Realism replaces fantasy in young adult fiction

The young heroes of these teenage novels are more likely to be battling bigotry and homophobia than dragons and sorcerers

Although it is too early to come to any definite conclusions about whatever overall developments there may be in the young-adult literature of 2015 there may be some interesting pointers in the first of the books which have already reached us. As a sweeping generalisation, it seems that fantasy is on the way out while realism seems to be on the way back.

Adolescence as experienced by today’s young people comes to be a significant theme for writers, most of whom, thankfully, are not concerned with didactically instructing their targeted readers how to lead their lives or to deal with problems. Rather, their focus, through the medium of a compelling narrative, is on reflecting, sometimes sympathetically, sometimes wryly, a world familiar to their readers. They, in turn, are encouraged to reflect on their place in it as they pass through the transitional adolescent years.

(Recorded information):
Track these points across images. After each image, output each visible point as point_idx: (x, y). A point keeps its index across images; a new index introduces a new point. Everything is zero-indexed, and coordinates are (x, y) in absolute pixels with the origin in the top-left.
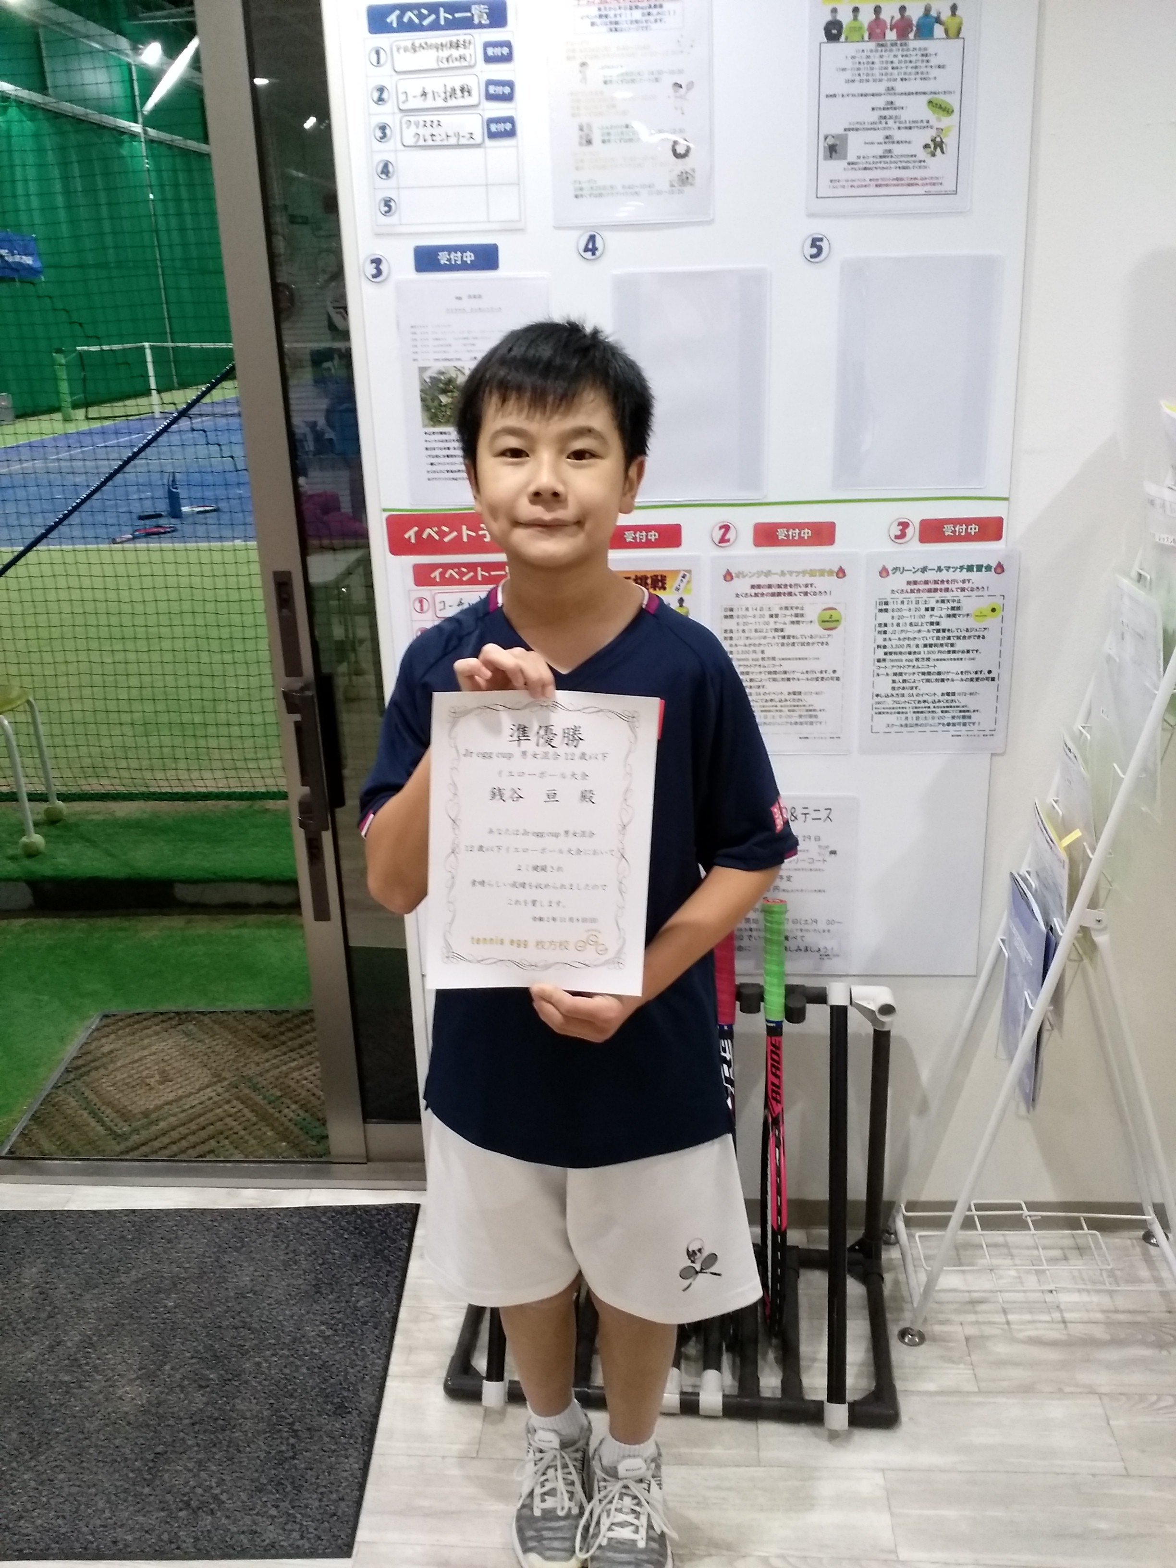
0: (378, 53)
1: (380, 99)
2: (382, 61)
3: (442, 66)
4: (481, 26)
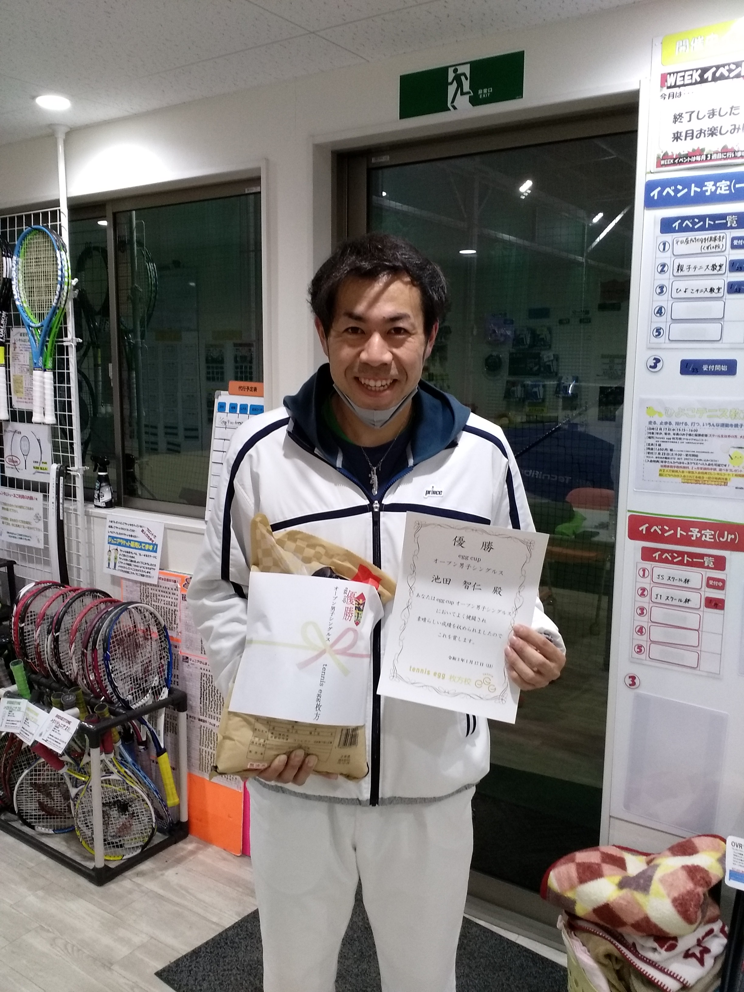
0: (664, 244)
1: (662, 271)
2: (666, 249)
3: (703, 251)
4: (731, 228)
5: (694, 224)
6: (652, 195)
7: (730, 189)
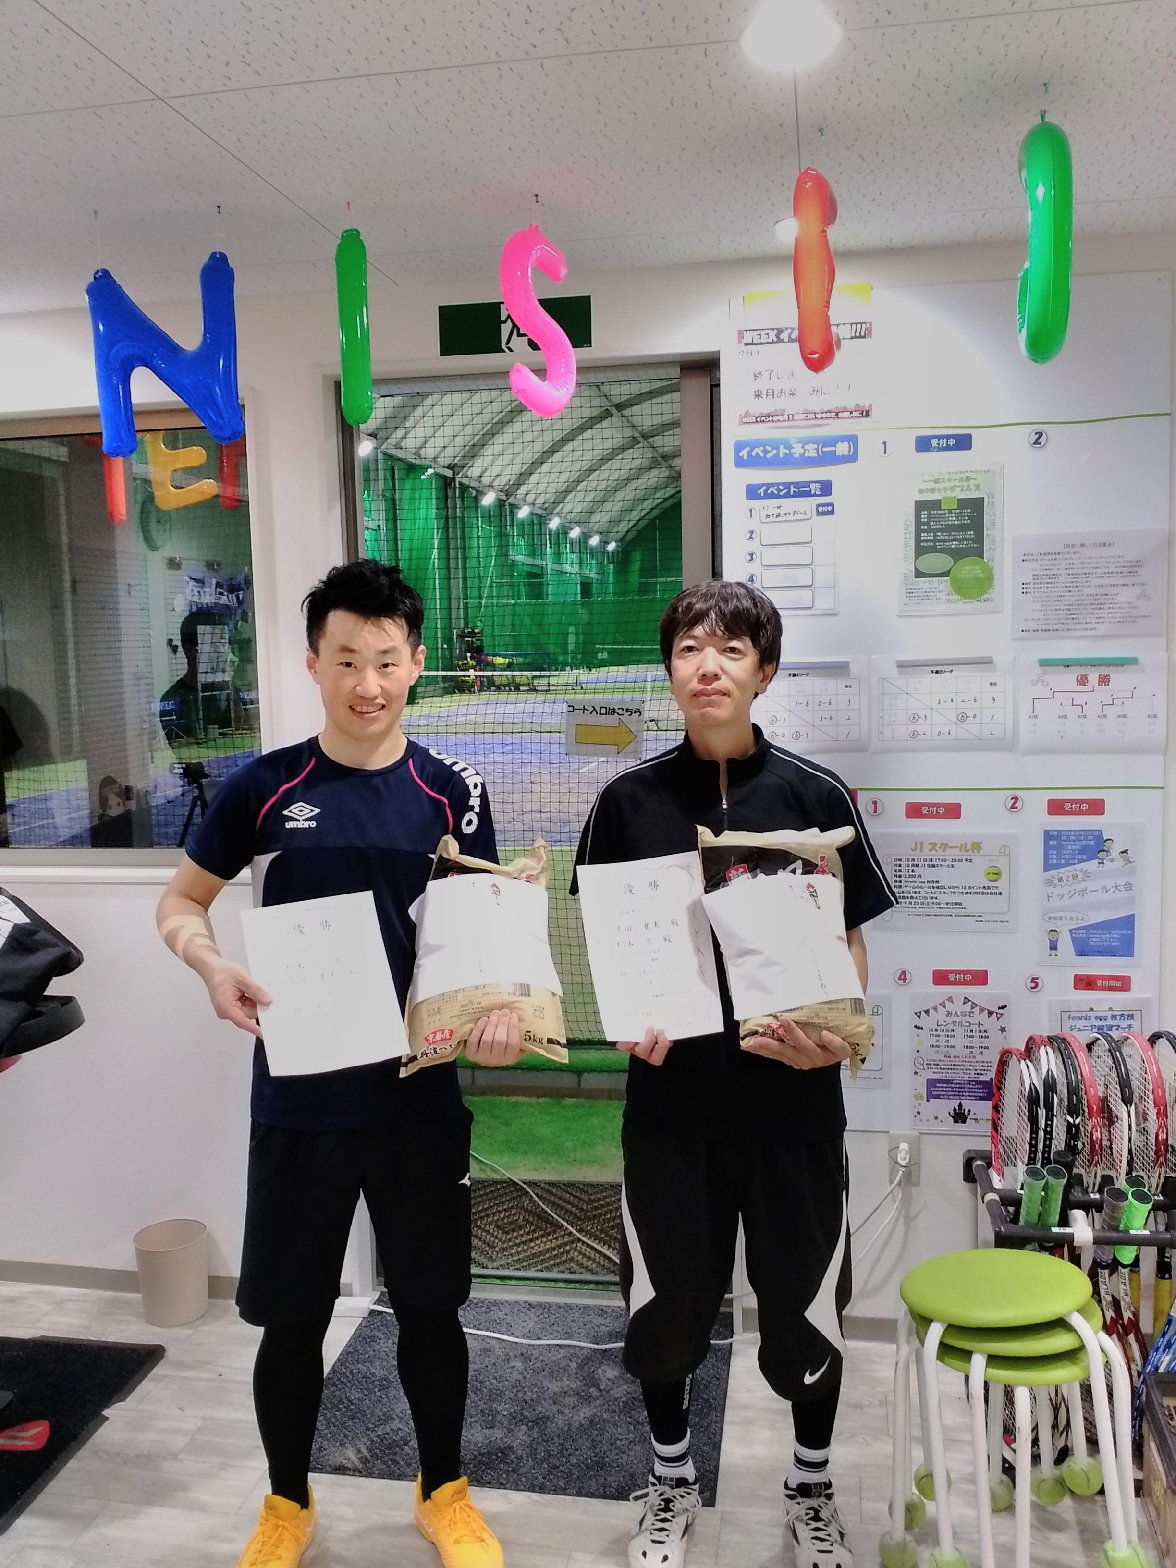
0: (751, 510)
1: (751, 538)
2: (753, 515)
4: (815, 495)
5: (779, 490)
6: (741, 454)
7: (817, 452)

(Exercises to complete):
[1] Using the article on young adult fiction, say whether each statement agrees with it: (a) fantasy seems to be on the way out; (b) most of the writers set out to teach readers how to lead their lives; (c) firm conclusions about 2015 can already be drawn. Answer yes or no for each, quoting the words that decide it.
[2] Quote the article on young adult fiction, beginning at the words that contain "Realism replaces fantasy" and stopping after "the way back.".

(Answer list):
[1]
(a) Yes: "fantasy is on the way out"
(b) No: "most of whom, thankfully, are not concerned with didactically instructing their targeted readers how to lead their lives or to deal with problems"
(c) No: "it is too early to come to any definite conclusions"

[2]
Realism replaces fantasy in young adult fiction

The young heroes of these teenage novels are more likely to be battling bigotry and homophobia than dragons and sorcerers

Although it is too early to come to any definite conclusions about whatever overall developments there may be in the young-adult literature of 2015 there may be some interesting pointers in the first of the books which have already reached us. As a sweeping generalisation, it seems that fantasy is on the way out while realism seems to be on the way back.